Extracted page text data
··········

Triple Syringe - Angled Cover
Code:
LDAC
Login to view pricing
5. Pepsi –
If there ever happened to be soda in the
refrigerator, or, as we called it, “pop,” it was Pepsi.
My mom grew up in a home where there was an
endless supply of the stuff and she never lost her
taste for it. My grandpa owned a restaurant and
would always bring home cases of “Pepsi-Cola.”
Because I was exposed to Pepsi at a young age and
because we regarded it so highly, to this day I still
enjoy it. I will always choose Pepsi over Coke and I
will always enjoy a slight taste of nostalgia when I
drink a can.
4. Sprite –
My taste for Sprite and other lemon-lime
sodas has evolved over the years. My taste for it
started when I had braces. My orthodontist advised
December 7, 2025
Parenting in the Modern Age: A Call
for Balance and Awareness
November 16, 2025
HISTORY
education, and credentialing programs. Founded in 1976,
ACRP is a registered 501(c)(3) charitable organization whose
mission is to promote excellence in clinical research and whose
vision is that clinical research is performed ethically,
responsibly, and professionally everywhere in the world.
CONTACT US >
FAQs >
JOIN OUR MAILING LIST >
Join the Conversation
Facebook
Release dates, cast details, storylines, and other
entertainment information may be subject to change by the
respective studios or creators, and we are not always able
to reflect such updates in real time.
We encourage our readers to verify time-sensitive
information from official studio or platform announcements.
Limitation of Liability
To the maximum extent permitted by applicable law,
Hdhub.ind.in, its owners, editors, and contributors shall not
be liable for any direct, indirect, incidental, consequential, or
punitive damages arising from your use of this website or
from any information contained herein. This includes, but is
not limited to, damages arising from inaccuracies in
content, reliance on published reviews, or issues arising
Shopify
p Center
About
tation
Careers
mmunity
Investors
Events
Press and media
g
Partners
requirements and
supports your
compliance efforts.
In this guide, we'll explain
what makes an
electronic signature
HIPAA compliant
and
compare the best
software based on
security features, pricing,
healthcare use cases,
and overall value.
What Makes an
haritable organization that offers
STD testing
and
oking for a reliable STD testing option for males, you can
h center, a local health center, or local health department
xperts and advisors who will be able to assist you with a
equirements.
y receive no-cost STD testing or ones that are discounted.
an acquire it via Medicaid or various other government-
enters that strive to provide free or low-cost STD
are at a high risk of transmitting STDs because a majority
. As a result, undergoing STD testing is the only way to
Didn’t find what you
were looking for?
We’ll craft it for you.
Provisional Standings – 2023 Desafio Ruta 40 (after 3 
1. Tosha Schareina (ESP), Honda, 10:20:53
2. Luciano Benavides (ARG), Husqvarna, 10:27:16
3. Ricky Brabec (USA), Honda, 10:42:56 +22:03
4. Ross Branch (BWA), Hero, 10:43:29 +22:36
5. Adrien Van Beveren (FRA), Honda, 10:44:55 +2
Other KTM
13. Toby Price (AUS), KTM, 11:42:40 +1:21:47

··········

* [TO DO]: Transcribe the records above from the line holding "Hdhub.ind.in, its owners, editors, and" down to the line holding "h center, a", inclusive, without adding anything.

* [WRITTEN RESPONSE]:
Hdhub.ind.in, its owners, editors, and contributors shall not
be liable for any direct, indirect, incidental, consequential, or
punitive damages arising from your use of this website or
from any information contained herein. This includes, but is
not limited to, damages arising from inaccuracies in
content, reliance on published reviews, or issues arising
Shopify
p Center
About
tation
Careers
mmunity
Investors
Events
Press and media
g
Partners
requirements and
supports your
compliance efforts.
In this guide, we'll explain
what makes an
electronic signature
HIPAA compliant
and
compare the best
software based on
security features, pricing,
healthcare use cases,
and overall value.
What Makes an
haritable organization that offers
STD testing
and
oking for a reliable STD testing option for males, you can
h center, a local health center, or local health department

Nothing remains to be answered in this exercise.